Takeaways from Day 2 of House impeachment public hearings

Marie Yovanovitch, under questioning from the Democrats, said she felt threatened by the president as she detailed the story of being abruptly recalled from her post as U.S. ambassador to Ukraine.
Former U.S. Ambassador to Ukraine Marie Yovanovitch testifies before the House Intelligence Committee on Capitol Hill in Washington. (Photo | AP)
Former U.S. Ambassador to Ukraine Marie Yovanovitch testifies before the House Intelligence Committee on Capitol Hill in Washington. (Photo | AP)

WASHINGTON: Day Two of the House impeachment inquiry of President Donald Trump featured a career diplomat with a soft voice and a powerful story.

Marie Yovanovitch, under questioning from the Democrats, said she felt threatened by the president as she detailed the story of being abruptly recalled from her post as U.S. ambassador to Ukraine.

Some key takeaways from Yovanovitch’s testimony:

POLITICAL IS PERSONAL

This was no staid, bureaucratic tale told by a distant and removed narrator.

Yovanovitch’s account was, instead, deeply personal, coloured with outrage over having been “knee-capped” by lies and her abrupt recall from a country about whose fate she cared deeply.

After a “smear campaign” she said involved Trump’s personal lawyer, Rudy Giuliani, and was amplified by cable news hosts and the president’s oldest son, Donald, Jr., she was directed in April 2019 to come back to Washington on the next plane because she no longer had the confidence of the president.

“I remain disappointed that the (State) Department’s leadership and others have declined to acknowledge that the attacks against me and others are dangerously wrong,” Yovanovitch said.

She said professional public servants serve U.S. interests regardless of who occupies the White House, and she invoked the diplomats who were killed in the 2012 Benghazi attacks, tortured in captivity in Iran, and injured in mysterious attacks in Cuba.

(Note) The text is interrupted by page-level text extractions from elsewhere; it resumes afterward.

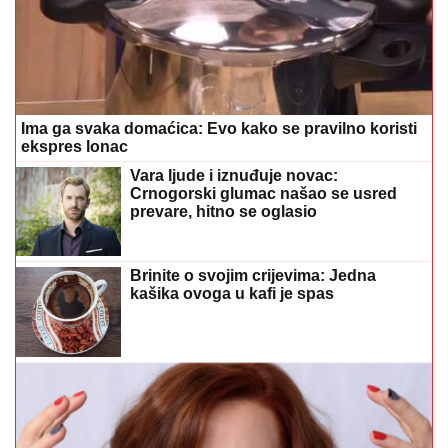
Ima ga svaka domaćica: Evo kako se pravilno koristi
ekspres lonac
Vara ljude i iznuđuje novac:
Crnogorski glumac našao se usred
prevare, hitno se oglasio
Brinite o svojim crijevima: Jedna
kašika ovoga u kafi je spas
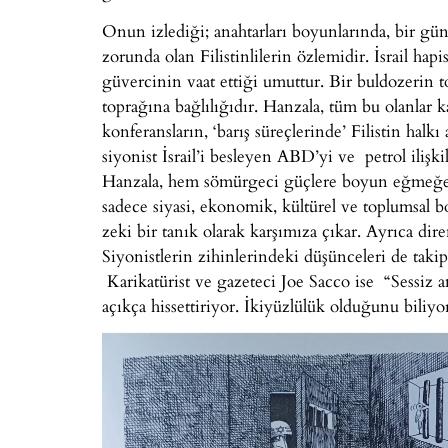
Onun izlediği; anahtarları boyunlarında, bir gü
zorunda olan Filistinlilerin özlemidir. İsrail hapi
güvercinin vaat ettiği umuttur. Bir buldozerin 
toprağına bağlılığıdır. Hanzala, tüm bu olanlar kar
konferansların, ‘barış süreçlerinde’ Filistin halk
siyonist İsrail’i besleyen ABD’yi ve petrol ilişk
Hanzala, hem sömürgeci güçlere boyun eğmeğe d
sadece siyasi, ekonomik, kültürel ve toplumsal b
zeki bir tanık olarak karşımıza çıkar. Ayrıca diren
Siyonistlerin zihinlerindeki düşünceleri de taki
Karikatürist ve gazeteci Joe Sacco ise “Sessiz 
açıkça hissettiriyor. İkiyüzlülük olduğunu biliy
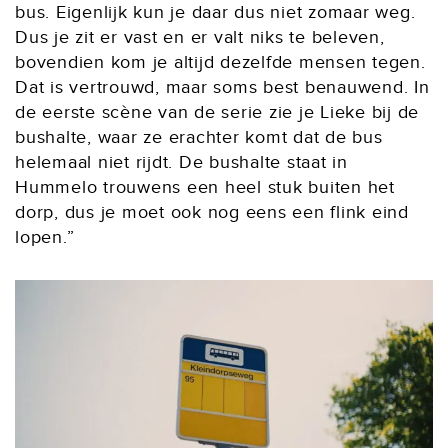
bus. Eigenlijk kun je daar dus niet zomaar weg.
Dus je zit er vast en er valt niks te beleven,
bovendien kom je altijd dezelfde mensen tegen.
Dat is vertrouwd, maar soms best benauwend. In
de eerste scène van de serie zie je Lieke bij de
bushalte, waar ze erachter komt dat de bus
helemaal niet rijdt. De bushalte staat in
Hummelo trouwens een heel stuk buiten het
dorp, dus je moet ook nog eens een flink eind
lopen.”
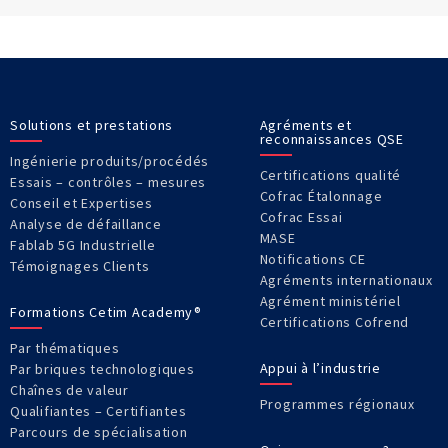
Solutions et prestations
Agréments et
reconnaissances QSE
Ingénierie produits/procédés
Certifications qualité
Essais – contrôles – mesures
Cofrac Étalonnage
Conseil et Expertises
Cofrac Essai
Analyse de défaillance
MASE
Fablab 5G Industrielle
Notifications CE
Témoignages Clients
Agréments internationaux
Agrément ministériel
Formations Cetim Academy®
Certifications Cofrend
Par thématiques
Appui à l’industrie
Par briques technologiques
Chaînes de valeur
Programmes régionaux
Qualifiantes – Certifiantes
Parcours de spécialisation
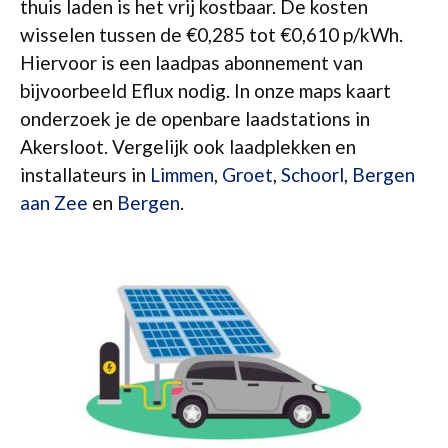
thuis laden is het vrij kostbaar. De kosten
wisselen tussen de €0,285 tot €0,610 p/kWh.
Hiervoor is een laadpas abonnement van
bijvoorbeeld Eflux nodig. In onze maps kaart
onderzoek je de openbare laadstations in
Akersloot. Vergelijk ook laadplekken en
installateurs in
Limmen
,
Groet
,
Schoorl
,
Bergen
aan Zee
en
Bergen
.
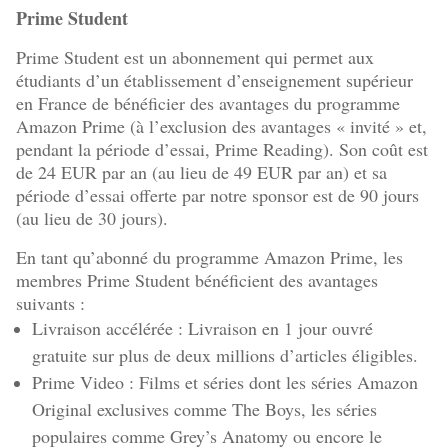
Prime Student
Prime Student est un abonnement qui permet aux
étudiants d’un établissement d’enseignement supérieur
en France de bénéficier des avantages du programme
Amazon Prime (à l’exclusion des avantages « invité » et,
pendant la période d’essai, Prime Reading). Son coût est
de 24 EUR par an (au lieu de 49 EUR par an) et sa
période d’essai offerte par notre sponsor est de 90 jours
(au lieu de 30 jours).
En tant qu’abonné du programme Amazon Prime, les
membres Prime Student bénéficient des avantages
suivants :
Livraison accélérée : Livraison en 1 jour ouvré
gratuite sur plus de deux millions d’articles éligibles.
Prime Video : Films et séries dont les séries Amazon
Original exclusives comme The Boys, les séries
populaires comme Grey’s Anatomy ou encore le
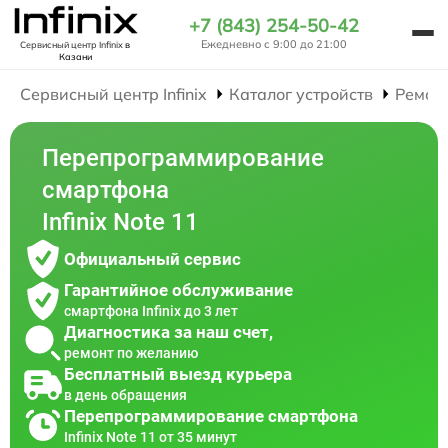
+7 (843) 254-50-42
Ежедневно с 9:00 до 21:00
Сервисный центр Infinix
в
Казани
Сервисный центр Infinix
Каталог устройств
Ремон
Перепрограммирование
смартфона
Infinix Note 11
Официальный сервис
Гарантийное обслуживание
смартфона Infinix до 3 лет
Диагностика за наш счет,
ремонт по желанию
Бесплатный выезд курьера
в день обращения
Перепрограммирование смартфона
Infinix Note 11 от 35 минут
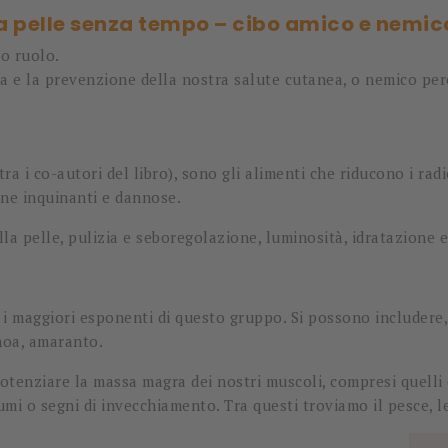
a pelle senza tempo – cibo amico e nemic
io ruolo.
 e la prevenzione della nostra salute cutanea, o nemico perc
a i co-autori del libro), sono gli alimenti che riducono i rad
sine inquinanti e dannose.
ella pelle, pulizia e seboregolazione, luminosità, idratazione 
o i maggiori esponenti di questo gruppo. Si possono includere, q
noa, amaranto.
potenziare la massa magra dei nostri muscoli, compresi quelli 
umi o segni di invecchiamento. Tra questi troviamo il pesce, l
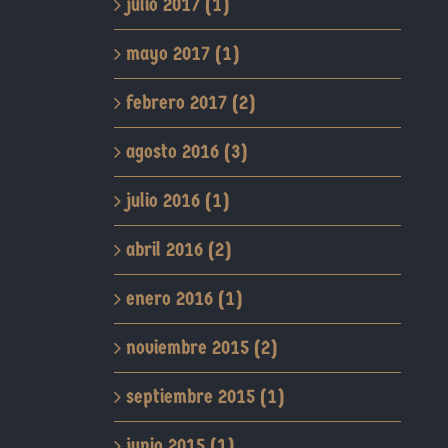
julio 2017 (1)
mayo 2017 (1)
febrero 2017 (2)
agosto 2016 (3)
julio 2016 (1)
abril 2016 (2)
enero 2016 (1)
noviembre 2015 (2)
septiembre 2015 (1)
junio 2015 (1)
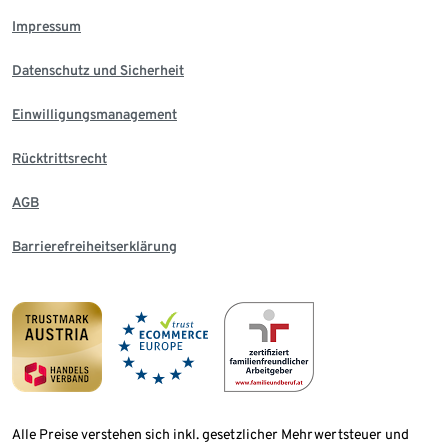
Impressum
Datenschutz und Sicherheit
Einwilligungsmanagement
Rücktrittsrecht
AGB
Barrierefreiheitserklärung
Alle Preise verstehen sich inkl. gesetzlicher Mehrwertsteuer und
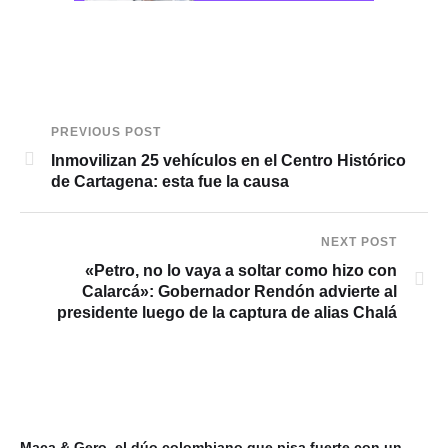
PREVIOUS POST
Inmovilizan 25 vehículos en el Centro Histórico
de Cartagena: esta fue la causa
NEXT POST
«Petro, no lo vaya a soltar como hizo con
Calarcá»: Gobernador Rendón advierte al
presidente luego de la captura de alias Chalá
Maca & Gero, el dúo colombiano que pisa fuerte con un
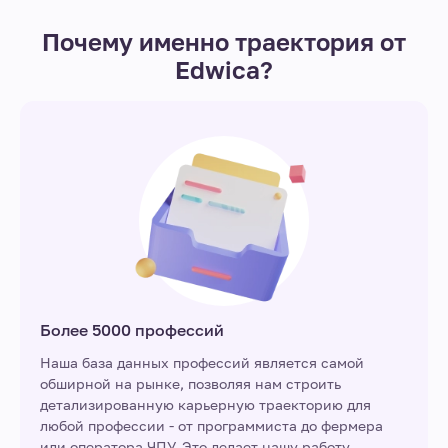
Почему именно траектория от
Edwica?
Более 5000 профессий
Наша база данных профессий является самой
обширной на рынке, позволяя нам строить
детализированную карьерную траекторию для
любой профессии - от программиста до фермера
или оператора ЧПУ. Это делает нашу работу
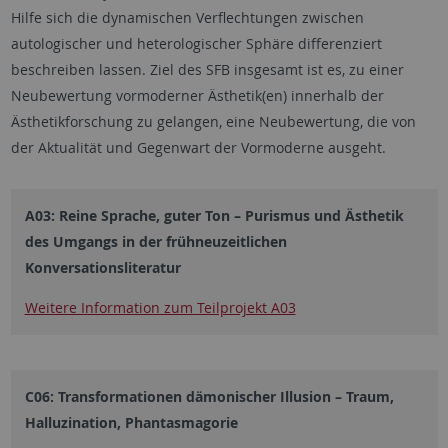
Hilfe sich die dynamischen Verflechtungen zwischen
autologischer und heterologischer Sphäre differenziert
beschreiben lassen. Ziel des SFB insgesamt ist es, zu einer
Neubewertung vormoderner Ästhetik(en) innerhalb der
Ästhetikforschung zu gelangen, eine Neubewertung, die von
der Aktualität und Gegenwart der Vormoderne ausgeht.
A03: Reine Sprache, guter Ton – Purismus und Ästhetik
des Umgangs in der frühneuzeitlichen
Konversationsliteratur
Weitere Information zum Teilprojekt A03
C06: Transformationen dämonischer Illusion – Traum,
Halluzination, Phantasmagorie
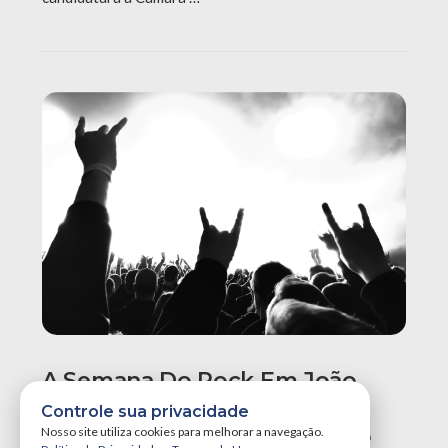
A Semana Do Rock Em João
Pessoa Promete Um Dos
Controle sua privacidade
Maiores Finais De Semana Do
Nosso site utiliza cookies para melhorar a navegação.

“We honour these individuals. They represent each one of you here — and every American. These courageous individuals were attacked because they symbolized America,” she said.

‘VERY INTIMIDATING’

Yovanovitch left no doubt that she interpreted some of the Trump’s cryptic comments about her — “she’s going to go through some things,” among them — in the most chilling way.

“It didn’t sound good,” she said. “It sounded like a threat.”

The effect of the president’s comments, she said, “is very intimidating” and not just for her but for others who might be inclined to publicly attack corruption.

To which Democrat Adam Schiff, the chairman of the House intelligence committee, responded: “Well, I want to let you know, Ambassador, that some of us here take witness intimidation very, very seriously.”

TRUMP SMEARS THE WITNESS

He would be too busy to watch, said the White House.

He’d tune into an opening statement delivered by the top Republican on the panel, Rep. Devin Nunes, but spend the rest of the day “working hard for the American people,” Press Secretary Stephanie Grisham said.

Instead, Trump responded to the hearing in real-time, castigating Yovanovitch by tweet as she testified about her poor treatment by Trump and his administration.

“Everywhere Marie Yovanovitch went turned bad,” tweeted Trump, pointing to the time she spent in war-torn Somalia and in Ukraine, where Trump said “the new Ukrainian President spoke unfavorably about her.”

He also defended his decision to pull her from her post, arguing the U.S. president has an “absolute right to appoint ambassadors” who serve “at the pleasure of the President.”

Schiff read Trump’s tweet to Yovanovitch and suggested it was part of a campaign of “witness intimidation.”

Yovanovitch described the president’s attacks as “very intimidating.”

‘WERE YOU INVOLVED?’

Republicans avoided impugning her character in initial questioning. They mostly steered clear, too, of challenging her decades-long career in diplomacy.

Instead, the questioning from Rep. Devin Nunes, the top Republican on the committee, and Steve Castor, the GOP chief investigative counsel, appeared aimed at blunting the impact of her testimony by getting her to concede the key events and discussions she was not part of — including the fact that she had not spoken to Trump for all of 2019.

Were you involved? Nunes asked at one point, in the July 25 phone call between Trump and Ukraine president Volodymyr Zelenskiy or in the preparations for it? Yovanovitch replied she wasn’t.

How about, he asked, the deliberations over the “pause” in military aid to Ukraine as the U.S. reviewed the new president’s “commitment to corruption reforms?” Was she involved in that?

“For the delay?” she asked

“For the pause,” Nunes pointedly replied

“No,” Yovanovitch conceded, “I was not.”